- Edith Jones Woodward, from a 1964 newspaper photo.
- Born: Edith Jones August 15, 1914 Waldron, Indiana
- Died: January 21, 2002 (aged 87)
- Occupations: astronomer, educator

= Edith Jones Woodward =

American astronomer and professor

Edith Jones Woodward (August 15, 1914 – January 21, 2002) was an American astronomer and college professor. She did research on binary stars, and taught at William Paterson College in New Jersey for over twenty years.

== Early life ==
Edith Jones was born in Waldron, Indiana, the daughter of James Raymond Jones and Mary "Madge" Yeager Jones. She attended Purdue University, earning a bachelor's of science in 1935. She won the Flora Roberts Medal as "outstanding senior woman" in her class at Purdue. She earned a PhD in astronomy from Harvard University in 1941, where she held a Pickering Fellowship in 1936 and worked with Harlow Shapley and Cecilia Payne-Gaposchkin.

== Career ==
Edith Jones Woodward taught astronomy, mathematics, and geology for more than 40 years, at Mount Holyoke College (1938 to 1940), Hunter College (1951 to 1952), and as a professor at William Paterson College (1959 to 1983). She also taught math to high school students, from 1956 to 1959, and astronomy at National Science Foundations summer programs for teachers in 1961, and for selected high school students in 1964. Based on her teaching experience, she published a textbook, Elementary Concepts of Sets (1959), and addressed the 1960 meeting of the Science-Mathematics Society of New Jersey.

She attended the American Astronomical Society meeting in 1974, in Gainesville, Florida. From 1973 to 1975, she held a grant from the National Science Foundation for research at Kitt Peak National Observatory. During that work, she also traveled to Chile three times for NASA, to visit Cerro Tololo Inter-American Observatory. In 1980 she won a NASA grant to fund work at the Harvard College Observatory on projects involving eclipses of binary stars.

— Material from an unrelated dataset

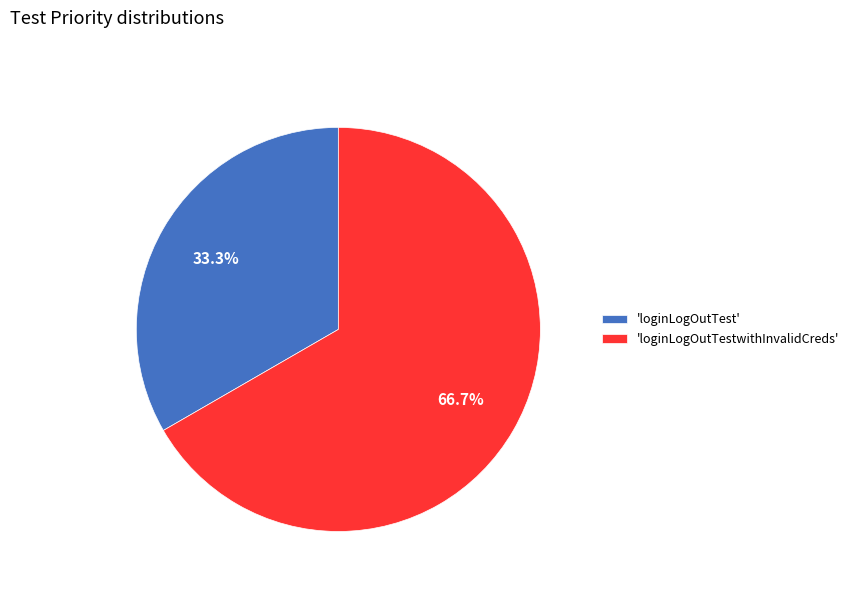

Rank the categories by value from highest to lowest.

'loginLogOutTestwithInvalidCreds', 'loginLogOutTest'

Woodward was active for many years in the League of Women Voters and the American Association of University Women. In 1972, she was a delegate to the Democratic National Convention. She was also a serious bridge player, and the first woman to win the President's Trophy in a bridge tournament at the Harvard Club of New York.

== Publications ==
Woodward's scientific publications included "A study of four W Ursae Majoris stars" (Harvard College Observatory Circular 1942), "A photometric analysis of the supergiant close binary V453 Scorpii" (Publications of the Astronomical Society of the Pacific 1975, with Robert H. Koch), "AK Herculis — An atypical W UMa-type system" (Astrophysics and Space Science 1977, with R. E. Wilson), "U, B, V light curves of CO Lacertae" (Astrophysics and Space Science 1983, with R. E. Wilson), "Old and new observations of V523 Saggitarii" (Astronomical Journal 1989, with Robert H. Koch), and "Analyses of photoelectric light curves of YY Sagittarii" (Astronomical Journal 1992, with Robert H. Koch).

== Personal life ==
Edith Jones married William Redin Woodward, a patent attorney, in 1940. They had three children, James, Barbara, and Paul. Edith J. Woodward died in 2002, aged 87 years. Her elder son James F. Woodward became a historian of science and an adjunct physics professor at California State University, Fullerton. Her younger son Paul R. Woodward became a mathematician and astrophysicist who taught at the University of Minnesota. The American Astronomical Society presents an Edith J. Woodward Award, named in her memory.